## WHAT YOU HAVE TO DO
Transcribe the part of the penicillin allergy abstract below that begins at the words "An algorithm for" and ends after the words "ahead of print.".

## GIVEN PASSAGE

An algorithm for safe de-labelling of antibiotic allergy in adult hospital in-patients

Link to article at PubMed

Clin Exp Allergy. 2021 Apr 2. doi: 10.1111/cea.13878. Online ahead of print.

ABSTRACT

Tackling inappropriate penicillin allergy labelling is important because a "penicillin allergy" label potentially leads to the use of sub-optimal alternative antibiotics (e.g. vancomycin instead of flucloxacillin) and is associated with poorer outcomes including increased risk of Clostridioides (C) difficile, antimicrobial resistant infections, longer hospital stay and other adverse events1 ,2 . It is therefore beneficial to assess whether patients have experienced a true allergic reaction and to consider removing their allergy label. Increasing evidence supports removal of penicillin allergy status by non-specialists using an oral challenge test. The Scottish Antimicrobial Prescribing Group (SAPG) therefore convened a multi-professional steering group including lay representatives to scope, develop and test a process for penicillin allergy de-labelling (PADL) across several hospitals. TheScoping work involved audits (supplementary material) to confirm the prevalence and nature of reported penicillin allergy in the Scottish in-patient population and a systematic review of the safety and efficacy of oral challenge3 . Risk assessment development involved development of a risk algorithm (Figure 1) using an iterative process along with supporting information for clinical teams and patients (Additional Figure 1 supplementary material). Pilot of PADL process involved in-patients in medical wards (Infectious Diseases, Respiratory, Medical Admissions) or attending pre-operative assessment clinics. Patients who were immunocompromised were not included. Suitable patients were identified using the algorithm, and provided written consent for oral challenge after reading an information leaflet and discussing with the clinical team. These teams included training grade medical staff and the majority of the PADL oral challenges were supervised by infectious disease teams (consultants, registrars and nurses). Clinicians involved in the pilot and patients who participated were given the opportunity to provide feedback on their experience of the process.

## EXTRACTED INFORMATION

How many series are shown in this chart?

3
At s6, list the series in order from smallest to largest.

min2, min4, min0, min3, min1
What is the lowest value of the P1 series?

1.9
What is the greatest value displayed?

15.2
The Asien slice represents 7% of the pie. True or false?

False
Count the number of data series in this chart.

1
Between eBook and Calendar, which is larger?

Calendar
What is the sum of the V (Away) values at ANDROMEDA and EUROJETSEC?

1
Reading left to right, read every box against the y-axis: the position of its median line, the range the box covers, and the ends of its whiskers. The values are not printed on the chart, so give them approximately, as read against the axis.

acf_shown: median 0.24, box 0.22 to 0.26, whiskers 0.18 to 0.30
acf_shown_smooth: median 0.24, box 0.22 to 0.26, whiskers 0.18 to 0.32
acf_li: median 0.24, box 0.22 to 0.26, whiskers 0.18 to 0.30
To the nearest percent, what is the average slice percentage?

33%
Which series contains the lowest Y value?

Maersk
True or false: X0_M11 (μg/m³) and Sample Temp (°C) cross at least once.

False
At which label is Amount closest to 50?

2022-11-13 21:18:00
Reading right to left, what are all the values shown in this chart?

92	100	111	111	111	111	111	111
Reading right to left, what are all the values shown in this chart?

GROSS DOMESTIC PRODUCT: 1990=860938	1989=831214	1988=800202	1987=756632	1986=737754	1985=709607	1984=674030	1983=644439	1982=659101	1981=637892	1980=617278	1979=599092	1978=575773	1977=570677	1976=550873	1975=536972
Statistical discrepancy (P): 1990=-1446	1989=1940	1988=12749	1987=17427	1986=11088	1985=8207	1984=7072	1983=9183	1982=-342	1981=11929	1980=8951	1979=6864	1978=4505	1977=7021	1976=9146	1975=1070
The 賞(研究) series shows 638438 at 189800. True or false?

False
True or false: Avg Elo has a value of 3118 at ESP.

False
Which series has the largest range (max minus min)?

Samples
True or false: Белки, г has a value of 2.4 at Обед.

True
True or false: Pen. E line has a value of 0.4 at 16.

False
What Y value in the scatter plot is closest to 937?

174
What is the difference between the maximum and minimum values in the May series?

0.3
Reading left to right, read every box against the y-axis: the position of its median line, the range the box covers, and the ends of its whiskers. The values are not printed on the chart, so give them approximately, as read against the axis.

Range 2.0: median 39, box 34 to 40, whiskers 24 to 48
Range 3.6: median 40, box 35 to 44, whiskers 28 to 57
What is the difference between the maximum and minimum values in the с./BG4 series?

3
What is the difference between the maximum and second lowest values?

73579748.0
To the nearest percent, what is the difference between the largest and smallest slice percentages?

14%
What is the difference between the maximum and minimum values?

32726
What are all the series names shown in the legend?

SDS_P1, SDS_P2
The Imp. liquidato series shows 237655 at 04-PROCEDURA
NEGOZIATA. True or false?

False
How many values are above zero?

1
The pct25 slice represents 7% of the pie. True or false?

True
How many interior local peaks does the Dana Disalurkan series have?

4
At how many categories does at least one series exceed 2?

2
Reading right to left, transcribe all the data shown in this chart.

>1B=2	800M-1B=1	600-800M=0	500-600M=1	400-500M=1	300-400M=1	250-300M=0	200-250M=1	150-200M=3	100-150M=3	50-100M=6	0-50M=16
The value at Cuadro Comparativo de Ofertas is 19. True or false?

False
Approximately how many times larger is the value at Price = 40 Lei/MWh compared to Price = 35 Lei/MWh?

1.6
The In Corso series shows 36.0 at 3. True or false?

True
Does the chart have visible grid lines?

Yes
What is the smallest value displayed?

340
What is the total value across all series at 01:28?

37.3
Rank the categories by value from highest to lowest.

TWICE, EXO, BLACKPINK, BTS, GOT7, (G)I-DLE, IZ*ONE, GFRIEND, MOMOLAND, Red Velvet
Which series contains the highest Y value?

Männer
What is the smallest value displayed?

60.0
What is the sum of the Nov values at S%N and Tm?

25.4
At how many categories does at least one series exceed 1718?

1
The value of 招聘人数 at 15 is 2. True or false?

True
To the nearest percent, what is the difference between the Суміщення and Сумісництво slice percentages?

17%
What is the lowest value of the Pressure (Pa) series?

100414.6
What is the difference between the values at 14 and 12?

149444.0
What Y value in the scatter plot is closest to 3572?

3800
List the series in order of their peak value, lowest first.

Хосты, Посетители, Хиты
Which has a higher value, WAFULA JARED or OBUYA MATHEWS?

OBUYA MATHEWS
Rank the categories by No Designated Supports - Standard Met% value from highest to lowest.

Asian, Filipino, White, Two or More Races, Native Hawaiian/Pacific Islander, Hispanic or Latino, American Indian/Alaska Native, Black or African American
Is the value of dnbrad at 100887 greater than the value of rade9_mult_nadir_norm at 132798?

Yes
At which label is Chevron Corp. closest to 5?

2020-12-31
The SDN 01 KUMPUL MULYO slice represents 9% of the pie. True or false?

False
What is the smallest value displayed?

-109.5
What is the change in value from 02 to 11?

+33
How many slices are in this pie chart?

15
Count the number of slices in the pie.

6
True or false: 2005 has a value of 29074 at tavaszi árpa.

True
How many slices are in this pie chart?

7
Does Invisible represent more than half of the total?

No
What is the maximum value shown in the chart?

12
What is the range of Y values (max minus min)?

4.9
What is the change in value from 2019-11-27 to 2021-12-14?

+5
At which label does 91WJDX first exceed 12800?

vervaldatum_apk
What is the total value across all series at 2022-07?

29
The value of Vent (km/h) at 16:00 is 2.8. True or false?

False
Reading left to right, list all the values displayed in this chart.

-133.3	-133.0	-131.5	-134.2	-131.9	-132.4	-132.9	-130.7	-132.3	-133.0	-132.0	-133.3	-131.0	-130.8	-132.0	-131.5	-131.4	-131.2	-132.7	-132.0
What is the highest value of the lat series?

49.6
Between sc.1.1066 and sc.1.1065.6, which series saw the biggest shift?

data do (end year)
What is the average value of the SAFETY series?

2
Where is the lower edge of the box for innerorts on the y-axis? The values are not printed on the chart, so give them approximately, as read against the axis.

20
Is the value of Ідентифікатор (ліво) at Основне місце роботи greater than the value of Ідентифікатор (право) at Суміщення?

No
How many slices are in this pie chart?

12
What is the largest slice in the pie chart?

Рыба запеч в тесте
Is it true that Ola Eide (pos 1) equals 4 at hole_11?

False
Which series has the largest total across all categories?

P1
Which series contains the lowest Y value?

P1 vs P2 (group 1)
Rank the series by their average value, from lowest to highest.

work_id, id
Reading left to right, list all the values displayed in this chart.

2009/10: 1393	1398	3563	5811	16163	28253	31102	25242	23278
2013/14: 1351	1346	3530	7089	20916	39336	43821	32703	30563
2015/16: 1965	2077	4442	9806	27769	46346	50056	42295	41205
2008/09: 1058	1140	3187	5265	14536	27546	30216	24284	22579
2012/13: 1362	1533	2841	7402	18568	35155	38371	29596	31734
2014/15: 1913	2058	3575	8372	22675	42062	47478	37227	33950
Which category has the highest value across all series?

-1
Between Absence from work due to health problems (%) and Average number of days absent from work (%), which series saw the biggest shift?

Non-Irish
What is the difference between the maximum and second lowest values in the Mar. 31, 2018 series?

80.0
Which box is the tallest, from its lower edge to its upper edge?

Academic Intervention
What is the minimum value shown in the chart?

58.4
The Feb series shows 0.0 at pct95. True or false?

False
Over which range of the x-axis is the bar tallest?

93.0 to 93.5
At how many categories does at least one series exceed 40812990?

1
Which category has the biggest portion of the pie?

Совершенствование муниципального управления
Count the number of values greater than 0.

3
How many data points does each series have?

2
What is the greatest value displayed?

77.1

## EXERCISE OUTPUT
An algorithm for safe de-labelling of antibiotic allergy in adult hospital in-patients

Link to article at PubMed

Clin Exp Allergy. 2021 Apr 2. doi: 10.1111/cea.13878. Online ahead of print.